== Document passage

For metals, silver is employed because its electromagnetic response within NIR has the smallest imaginary part of relative permittivity, which is known to be less power-consumed than gold and aluminum [25]. Accordingly, we model its frequency-dependent complex relative permittivity by the Drude model $\epsilon (\omega )={\epsilon}_{\infty}-{\omega}_{p}/[\omega (\omega +i\gamma )]$, where ${\epsilon}_{\infty}=3.7$ is the dielectric constant at infinite angular frequency, ${\omega}_{p}=9.1$[eV] is the bulk plasma frequency, $\gamma =0.018$[eV] is the damping frequency of oscillations, and $\omega $ is the angular frequency of incident wave [10].

#### 2.3 Evaluation

To assess the sensing performance of a plasmonic RI sensor comprehensively, it is unpersuasive to focus only on the wavelength sensitivity (S) which is defined as $\Delta \lambda /\Delta n$ nanometer per refractive index unit (nm/RIU), another assessment factor namely figure of merit (FOM) should be considered which is defined as the ratio of S to FWHM (full width at half maximum of resonant peak) [26]. Noticeably, larger FOM manifests higher sensitivity and better resolution of a plasmonic RI sensor. In addition, higher transmittance signifies lower power consumption.

====
== Provided records

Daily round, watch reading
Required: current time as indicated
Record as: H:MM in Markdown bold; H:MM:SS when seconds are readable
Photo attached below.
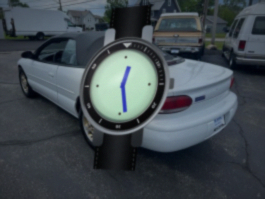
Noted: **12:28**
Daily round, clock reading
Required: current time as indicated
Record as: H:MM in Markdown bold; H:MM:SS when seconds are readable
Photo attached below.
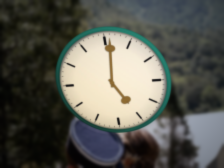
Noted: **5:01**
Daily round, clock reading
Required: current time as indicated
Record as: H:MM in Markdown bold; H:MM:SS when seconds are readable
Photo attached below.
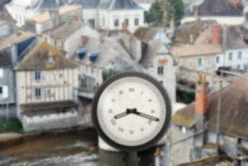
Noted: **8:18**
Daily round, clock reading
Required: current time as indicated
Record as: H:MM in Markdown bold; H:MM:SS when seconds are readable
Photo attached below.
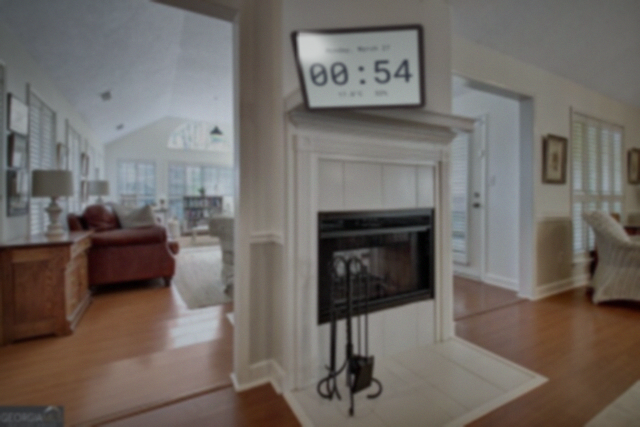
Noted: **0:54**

====
== Provided records

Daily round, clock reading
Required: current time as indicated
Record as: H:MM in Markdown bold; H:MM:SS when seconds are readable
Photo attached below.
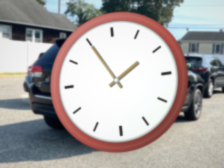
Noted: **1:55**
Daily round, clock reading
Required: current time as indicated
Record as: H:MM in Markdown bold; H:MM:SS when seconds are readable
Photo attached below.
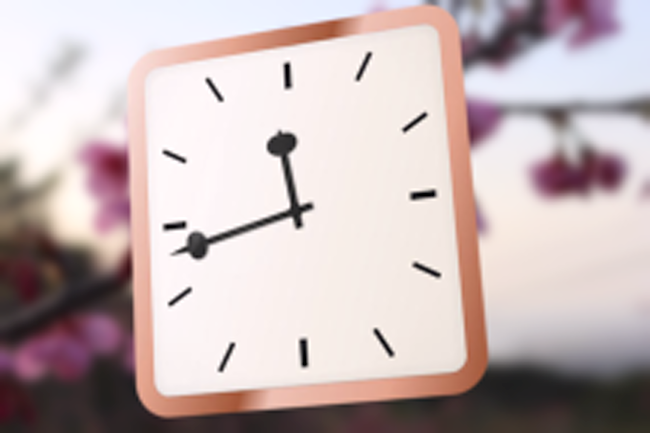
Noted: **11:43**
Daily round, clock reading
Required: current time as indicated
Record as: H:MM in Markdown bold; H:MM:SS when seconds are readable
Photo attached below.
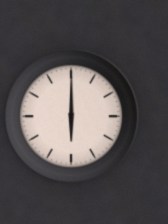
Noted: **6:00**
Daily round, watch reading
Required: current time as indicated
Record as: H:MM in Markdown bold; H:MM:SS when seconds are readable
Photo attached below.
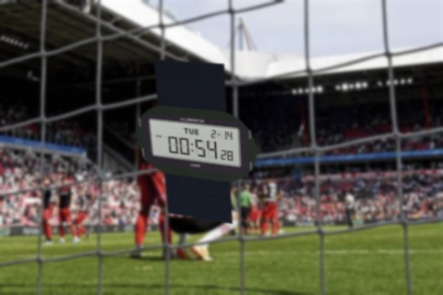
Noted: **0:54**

====

## Tasks for this exercise
a – In the sensor passage, how is the figure of merit (FOM) defined?
b – Write out the sensor passage word for word from "#### 2.3 Evaluation" up to and including "lower power consumption.".

## Solution set
a – It is defined as the ratio of the wavelength sensitivity (S) to the FWHM, the full width at half maximum of the resonant peak.

b –
#### 2.3 Evaluation

To assess the sensing performance of a plasmonic RI sensor comprehensively, it is unpersuasive to focus only on the wavelength sensitivity (S) which is defined as $\Delta \lambda /\Delta n$ nanometer per refractive index unit (nm/RIU), another assessment factor namely figure of merit (FOM) should be considered which is defined as the ratio of S to FWHM (full width at half maximum of resonant peak) [26]. Noticeably, larger FOM manifests higher sensitivity and better resolution of a plasmonic RI sensor. In addition, higher transmittance signifies lower power consumption.